The government said the delays were to save money amid “significant inflationary pressure” – although HS2 minister Huw Merriman admitted on Friday (17 March) that the government was “continuing to work through the implications of the [new] funding settlement”.

Speaking on Radio 5 Live’s Wake Up to Money programme on Thursday (16 March), Reynolds hinted that Mace would not have to make job losses as a result of the delay – but added that smaller businesses working on HS2 Euston will.

“Fortunately for us as a business, we have the resilience – as a large organisation employing over 7,500 people – to move people onto other projects either in the UK or internationally,” he said.

“But there are smaller organisations which don’t have that resilience. [The government delay] is not helping the smaller organisations. The construction sector is made up of many, many small organisations – SMEs – which really do need consistency and pipeline of work.

“The reality is that some of our supply chains are going to have to lay off people, and that’s not good for the industry, particularly when we have a gap in skills. There is a short-term need […for] certainty and stability which gives employers – large and small – confidence to invest.”
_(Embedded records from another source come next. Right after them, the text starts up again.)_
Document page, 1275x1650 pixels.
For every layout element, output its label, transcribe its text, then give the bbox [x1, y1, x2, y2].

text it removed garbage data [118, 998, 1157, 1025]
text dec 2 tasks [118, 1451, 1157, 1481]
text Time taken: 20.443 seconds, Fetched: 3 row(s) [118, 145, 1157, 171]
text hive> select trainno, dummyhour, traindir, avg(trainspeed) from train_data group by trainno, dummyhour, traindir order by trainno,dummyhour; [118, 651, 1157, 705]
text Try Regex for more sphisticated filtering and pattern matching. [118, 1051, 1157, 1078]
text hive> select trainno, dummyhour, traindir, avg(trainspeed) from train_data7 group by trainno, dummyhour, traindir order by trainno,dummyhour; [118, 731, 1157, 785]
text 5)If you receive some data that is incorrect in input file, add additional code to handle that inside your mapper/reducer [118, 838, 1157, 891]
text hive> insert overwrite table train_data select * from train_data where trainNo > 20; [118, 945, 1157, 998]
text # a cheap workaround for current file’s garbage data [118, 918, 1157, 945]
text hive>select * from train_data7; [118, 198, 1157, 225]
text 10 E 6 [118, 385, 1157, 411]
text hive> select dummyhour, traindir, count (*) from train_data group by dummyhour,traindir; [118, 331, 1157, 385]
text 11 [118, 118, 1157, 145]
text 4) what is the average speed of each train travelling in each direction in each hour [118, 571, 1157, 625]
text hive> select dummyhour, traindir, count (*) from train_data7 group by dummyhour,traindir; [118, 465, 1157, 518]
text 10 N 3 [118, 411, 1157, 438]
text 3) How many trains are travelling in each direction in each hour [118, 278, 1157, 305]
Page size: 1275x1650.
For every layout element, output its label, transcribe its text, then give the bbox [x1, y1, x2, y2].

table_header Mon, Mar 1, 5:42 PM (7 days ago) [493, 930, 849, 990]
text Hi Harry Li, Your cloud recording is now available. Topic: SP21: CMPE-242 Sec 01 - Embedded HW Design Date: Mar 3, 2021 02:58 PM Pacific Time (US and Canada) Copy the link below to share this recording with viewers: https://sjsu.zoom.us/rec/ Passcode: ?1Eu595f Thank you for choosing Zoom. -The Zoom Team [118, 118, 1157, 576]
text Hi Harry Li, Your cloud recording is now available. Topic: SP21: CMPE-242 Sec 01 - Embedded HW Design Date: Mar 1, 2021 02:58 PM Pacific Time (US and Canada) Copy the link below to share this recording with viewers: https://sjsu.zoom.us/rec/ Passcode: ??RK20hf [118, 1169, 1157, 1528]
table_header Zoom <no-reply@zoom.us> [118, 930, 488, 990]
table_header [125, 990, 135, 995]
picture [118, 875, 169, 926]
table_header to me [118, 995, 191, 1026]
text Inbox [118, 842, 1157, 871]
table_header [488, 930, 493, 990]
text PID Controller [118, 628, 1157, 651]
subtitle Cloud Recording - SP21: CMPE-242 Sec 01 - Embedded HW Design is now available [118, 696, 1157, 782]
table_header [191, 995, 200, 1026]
Grimshaw, the architect behind HS2 Euston station, which is employed directly by HS2, has already confirmed it will make redundancies due to the newly announced delays, according to Construction News sister publication Architects’ Journal.

Reynolds, who is co-chair of the Construction Leadership Council alongside construction minister Nusrat Ghani, added that there were “things he can and can’t say” about the HS2 Euston delays due to Mace’s work on the project.

However, he did add that the project needed to deliver value for money and therefore “taking a step back and making sure it’s the right scheme for all of us going forward is very important”.

The HS2 Euston station delay will mean that passengers travelling to London after HS2 opens will have to alight at Old Oak Common in west London. It also means the planned multistorey mixed-use development over HS2 Euston station – which is being led by Lendlease – will also be delayed.

Separately, in an opinion piece published by CN, Mace chief of staff Hannah Vickers has warned that chancellor Jeremy Hunt’s Budget “risks tipping construction into recession” due to uncertainty around the future pipeline of construction and infrastructure.